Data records
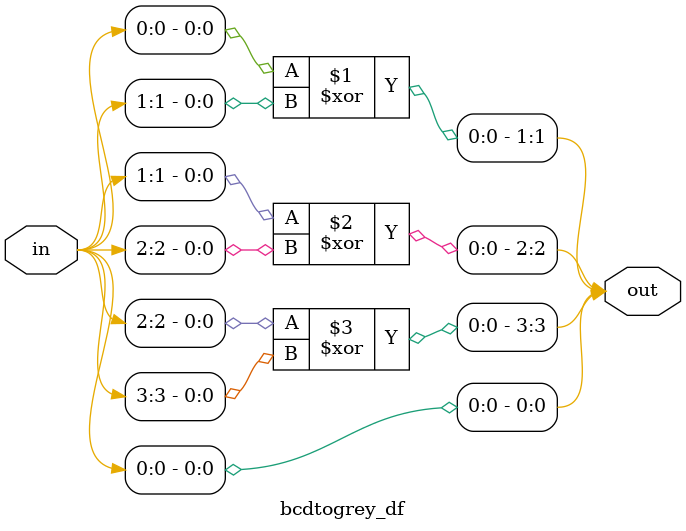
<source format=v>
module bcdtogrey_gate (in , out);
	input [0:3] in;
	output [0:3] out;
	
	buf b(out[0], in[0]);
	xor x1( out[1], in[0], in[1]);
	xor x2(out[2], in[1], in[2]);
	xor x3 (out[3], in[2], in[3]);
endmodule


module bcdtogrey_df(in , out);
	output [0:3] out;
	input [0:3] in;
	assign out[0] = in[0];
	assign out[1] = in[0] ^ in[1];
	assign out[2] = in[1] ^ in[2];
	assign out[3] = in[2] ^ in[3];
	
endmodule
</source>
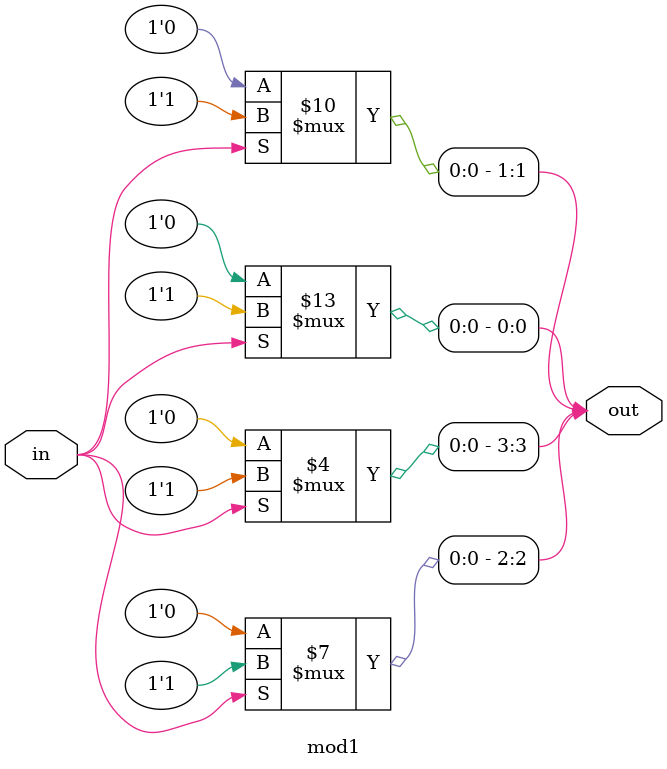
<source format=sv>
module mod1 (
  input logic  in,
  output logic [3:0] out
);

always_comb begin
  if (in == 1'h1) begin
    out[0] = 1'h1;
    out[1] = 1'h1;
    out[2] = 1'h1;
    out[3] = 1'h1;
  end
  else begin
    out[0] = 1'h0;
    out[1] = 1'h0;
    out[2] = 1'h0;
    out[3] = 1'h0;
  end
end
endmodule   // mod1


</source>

### [BRIEF]
Write out the records in full and exactly, omitting the pictures they hold.

### [ANSWER SECTION]
<source format=v>
module bcdtogrey_gate (in , out);
	input [0:3] in;
	output [0:3] out;
	
	buf b(out[0], in[0]);
	xor x1( out[1], in[0], in[1]);
	xor x2(out[2], in[1], in[2]);
	xor x3 (out[3], in[2], in[3]);
endmodule


module bcdtogrey_df(in , out);
	output [0:3] out;
	input [0:3] in;
	assign out[0] = in[0];
	assign out[1] = in[0] ^ in[1];
	assign out[2] = in[1] ^ in[2];
	assign out[3] = in[2] ^ in[3];
	
endmodule
</source>
<source format=sv>
module mod1 (
  input logic  in,
  output logic [3:0] out
);

always_comb begin
  if (in == 1'h1) begin
    out[0] = 1'h1;
    out[1] = 1'h1;
    out[2] = 1'h1;
    out[3] = 1'h1;
  end
  else begin
    out[0] = 1'h0;
    out[1] = 1'h0;
    out[2] = 1'h0;
    out[3] = 1'h0;
  end
end
endmodule   // mod1


</source>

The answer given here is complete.